### Recorded data

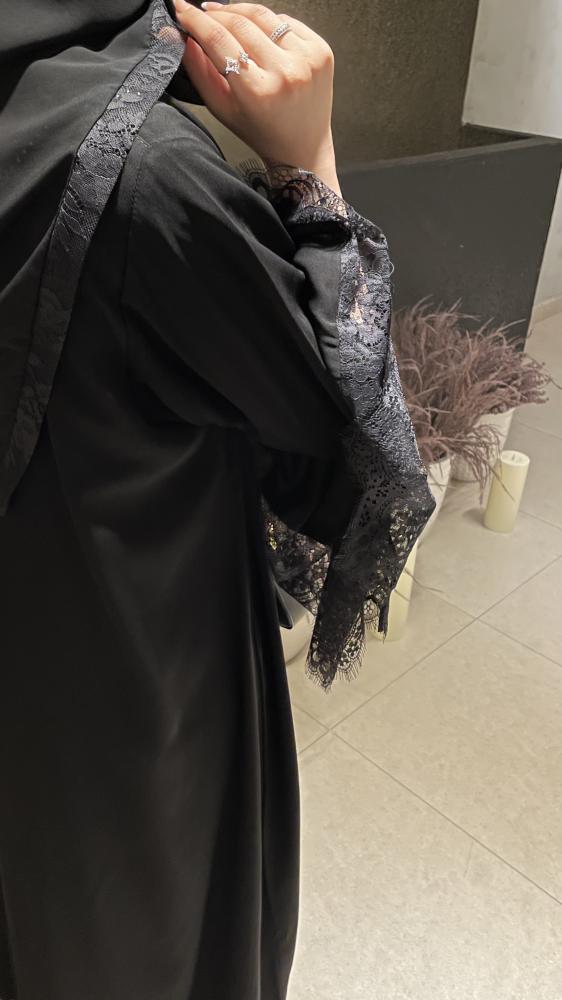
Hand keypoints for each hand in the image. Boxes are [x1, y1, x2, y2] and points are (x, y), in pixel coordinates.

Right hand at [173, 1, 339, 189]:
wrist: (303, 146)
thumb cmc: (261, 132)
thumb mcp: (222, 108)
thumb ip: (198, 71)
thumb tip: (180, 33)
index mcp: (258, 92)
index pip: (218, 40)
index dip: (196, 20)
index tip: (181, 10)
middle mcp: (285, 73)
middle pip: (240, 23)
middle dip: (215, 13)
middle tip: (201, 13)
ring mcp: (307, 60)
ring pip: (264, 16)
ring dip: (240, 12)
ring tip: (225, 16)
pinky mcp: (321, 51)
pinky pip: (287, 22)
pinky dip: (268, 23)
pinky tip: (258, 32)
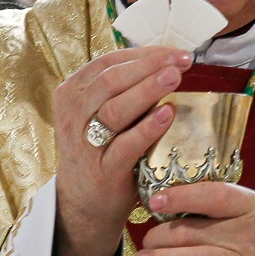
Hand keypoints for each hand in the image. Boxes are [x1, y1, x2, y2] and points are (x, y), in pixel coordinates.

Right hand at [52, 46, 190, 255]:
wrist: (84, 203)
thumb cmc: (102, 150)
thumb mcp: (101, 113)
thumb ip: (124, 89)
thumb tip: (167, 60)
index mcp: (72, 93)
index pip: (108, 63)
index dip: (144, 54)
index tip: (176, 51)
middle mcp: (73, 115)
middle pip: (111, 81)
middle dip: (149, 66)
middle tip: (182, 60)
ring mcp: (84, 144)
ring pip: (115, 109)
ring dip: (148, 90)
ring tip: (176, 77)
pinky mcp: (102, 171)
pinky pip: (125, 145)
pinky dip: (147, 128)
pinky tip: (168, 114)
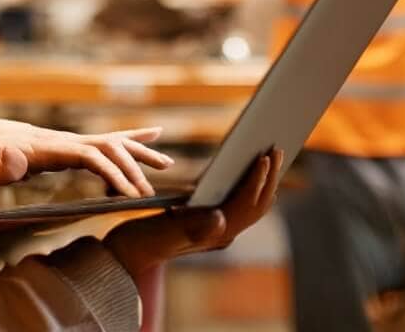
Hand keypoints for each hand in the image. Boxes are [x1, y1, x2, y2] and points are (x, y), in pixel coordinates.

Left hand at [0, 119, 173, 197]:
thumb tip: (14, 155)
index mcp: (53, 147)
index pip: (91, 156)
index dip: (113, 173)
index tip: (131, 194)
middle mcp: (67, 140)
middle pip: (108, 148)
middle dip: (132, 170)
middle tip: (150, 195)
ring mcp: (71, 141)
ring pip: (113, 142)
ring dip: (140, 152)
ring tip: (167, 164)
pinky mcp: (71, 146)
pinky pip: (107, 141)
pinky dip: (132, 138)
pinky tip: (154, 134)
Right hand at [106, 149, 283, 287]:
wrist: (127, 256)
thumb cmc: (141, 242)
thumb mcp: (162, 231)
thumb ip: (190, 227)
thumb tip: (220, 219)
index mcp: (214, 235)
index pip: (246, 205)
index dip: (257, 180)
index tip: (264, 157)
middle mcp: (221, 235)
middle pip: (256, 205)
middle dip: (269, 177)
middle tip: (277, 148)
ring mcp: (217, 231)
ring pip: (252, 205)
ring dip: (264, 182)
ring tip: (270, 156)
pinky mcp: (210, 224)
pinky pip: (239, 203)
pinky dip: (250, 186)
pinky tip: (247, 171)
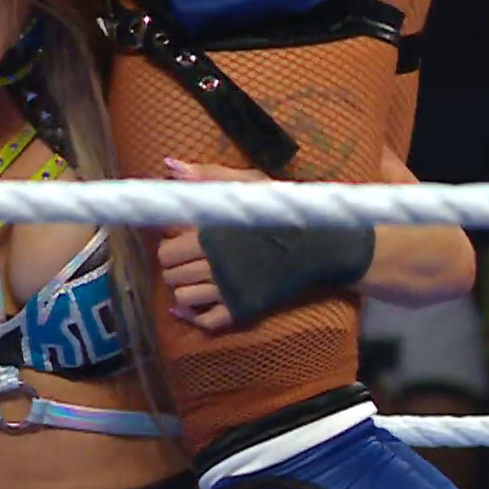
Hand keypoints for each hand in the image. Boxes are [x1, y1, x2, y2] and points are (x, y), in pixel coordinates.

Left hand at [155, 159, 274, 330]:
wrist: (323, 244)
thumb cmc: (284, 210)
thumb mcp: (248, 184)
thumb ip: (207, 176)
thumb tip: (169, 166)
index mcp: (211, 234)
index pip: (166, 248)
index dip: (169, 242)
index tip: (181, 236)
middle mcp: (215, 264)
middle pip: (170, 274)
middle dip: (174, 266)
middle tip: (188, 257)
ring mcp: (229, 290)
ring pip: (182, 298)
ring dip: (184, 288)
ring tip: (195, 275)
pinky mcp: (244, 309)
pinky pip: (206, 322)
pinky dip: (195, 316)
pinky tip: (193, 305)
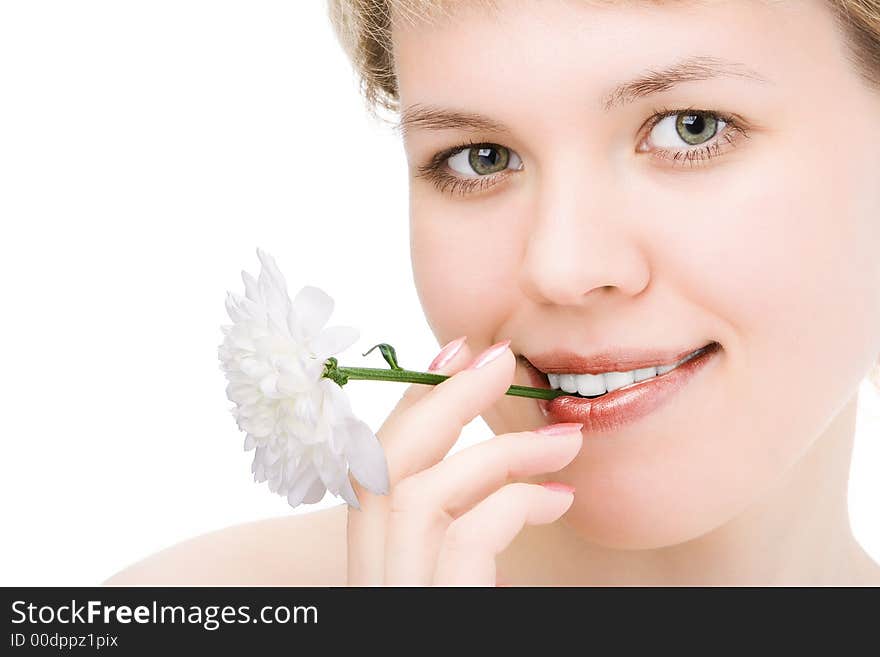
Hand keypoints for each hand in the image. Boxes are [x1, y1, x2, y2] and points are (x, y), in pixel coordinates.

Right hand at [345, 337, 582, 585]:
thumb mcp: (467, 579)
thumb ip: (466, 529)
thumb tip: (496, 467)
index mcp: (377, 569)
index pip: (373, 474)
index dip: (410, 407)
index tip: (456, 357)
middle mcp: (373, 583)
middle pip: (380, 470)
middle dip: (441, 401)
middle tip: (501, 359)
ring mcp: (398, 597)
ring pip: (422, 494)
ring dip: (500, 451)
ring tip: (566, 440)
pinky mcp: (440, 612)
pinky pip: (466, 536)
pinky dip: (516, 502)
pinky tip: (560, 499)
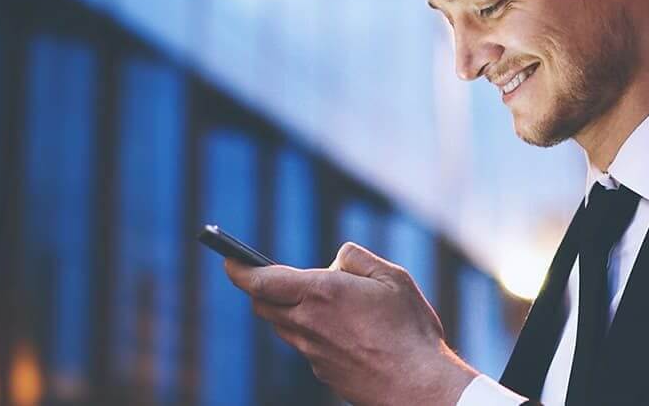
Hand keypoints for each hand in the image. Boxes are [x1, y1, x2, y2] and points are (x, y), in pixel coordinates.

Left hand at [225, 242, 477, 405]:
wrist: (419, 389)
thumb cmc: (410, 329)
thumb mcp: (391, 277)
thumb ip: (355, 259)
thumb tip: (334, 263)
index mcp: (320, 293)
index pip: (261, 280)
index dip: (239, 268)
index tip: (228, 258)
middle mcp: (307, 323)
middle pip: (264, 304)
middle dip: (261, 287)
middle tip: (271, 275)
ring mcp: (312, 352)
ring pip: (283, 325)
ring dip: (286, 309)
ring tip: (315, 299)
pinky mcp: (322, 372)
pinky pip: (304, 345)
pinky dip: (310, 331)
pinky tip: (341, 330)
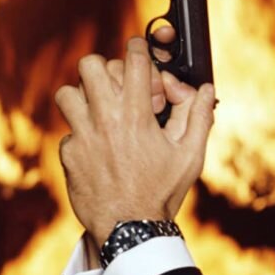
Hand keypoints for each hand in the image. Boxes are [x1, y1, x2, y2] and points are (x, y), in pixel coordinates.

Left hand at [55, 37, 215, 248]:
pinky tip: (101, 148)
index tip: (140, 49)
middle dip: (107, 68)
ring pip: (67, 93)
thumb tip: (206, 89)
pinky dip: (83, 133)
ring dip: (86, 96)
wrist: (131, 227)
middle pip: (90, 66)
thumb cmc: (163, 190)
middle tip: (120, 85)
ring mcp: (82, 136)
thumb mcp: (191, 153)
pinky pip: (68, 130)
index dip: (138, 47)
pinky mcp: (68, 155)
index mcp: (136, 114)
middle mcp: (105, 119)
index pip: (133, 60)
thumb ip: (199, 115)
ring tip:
--
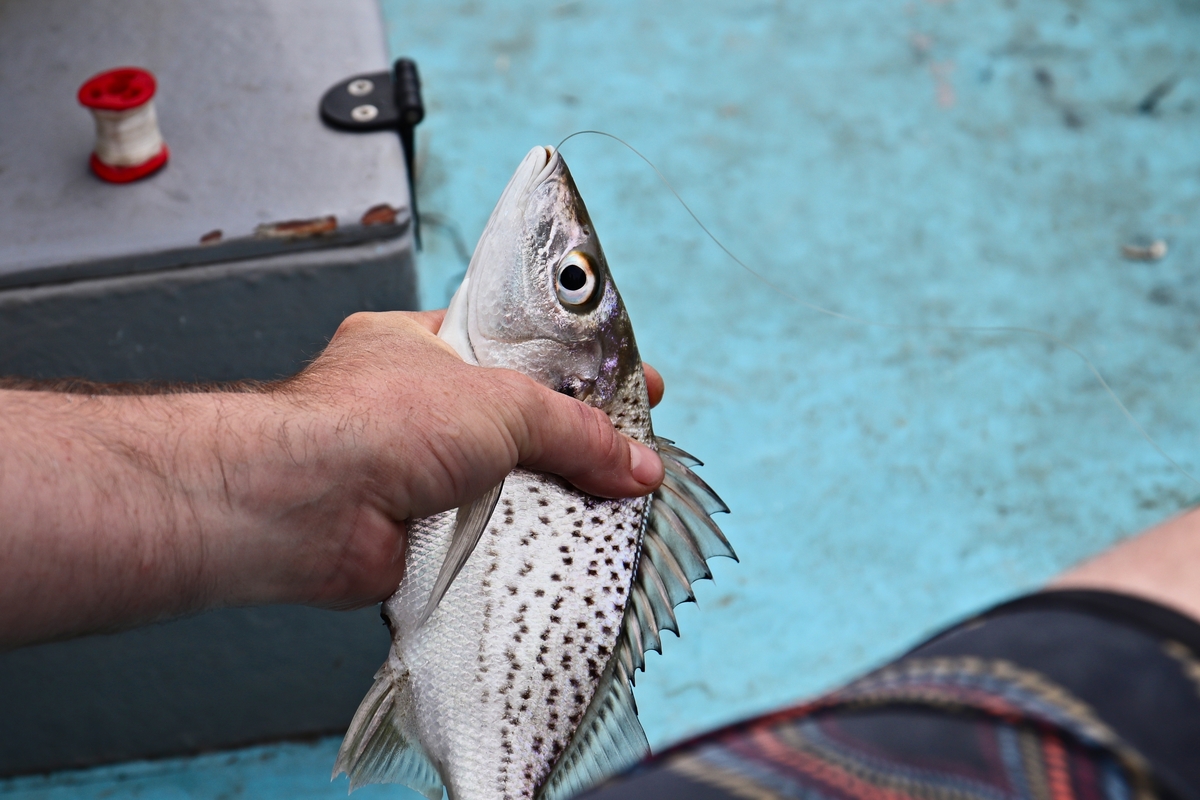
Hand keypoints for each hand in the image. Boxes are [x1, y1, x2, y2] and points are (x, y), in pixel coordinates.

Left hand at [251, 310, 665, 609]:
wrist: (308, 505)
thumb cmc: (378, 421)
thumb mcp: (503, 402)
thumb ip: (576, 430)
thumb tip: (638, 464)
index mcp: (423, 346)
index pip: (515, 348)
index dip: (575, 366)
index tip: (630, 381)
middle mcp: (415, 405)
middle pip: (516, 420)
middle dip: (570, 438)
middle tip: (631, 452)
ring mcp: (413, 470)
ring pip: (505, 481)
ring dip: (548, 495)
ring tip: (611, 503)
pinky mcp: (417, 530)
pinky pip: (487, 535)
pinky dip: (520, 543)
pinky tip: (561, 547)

### What to work on
In the records, find every line that has the string "Right" and copy it.

### Exercise result
Right hand at [173, 1, 339, 189]:
Right hand at [52, 46, 190, 255]:
Right hand at [106, 149, 283, 287]:
Right hand at [345, 337, 582, 585]:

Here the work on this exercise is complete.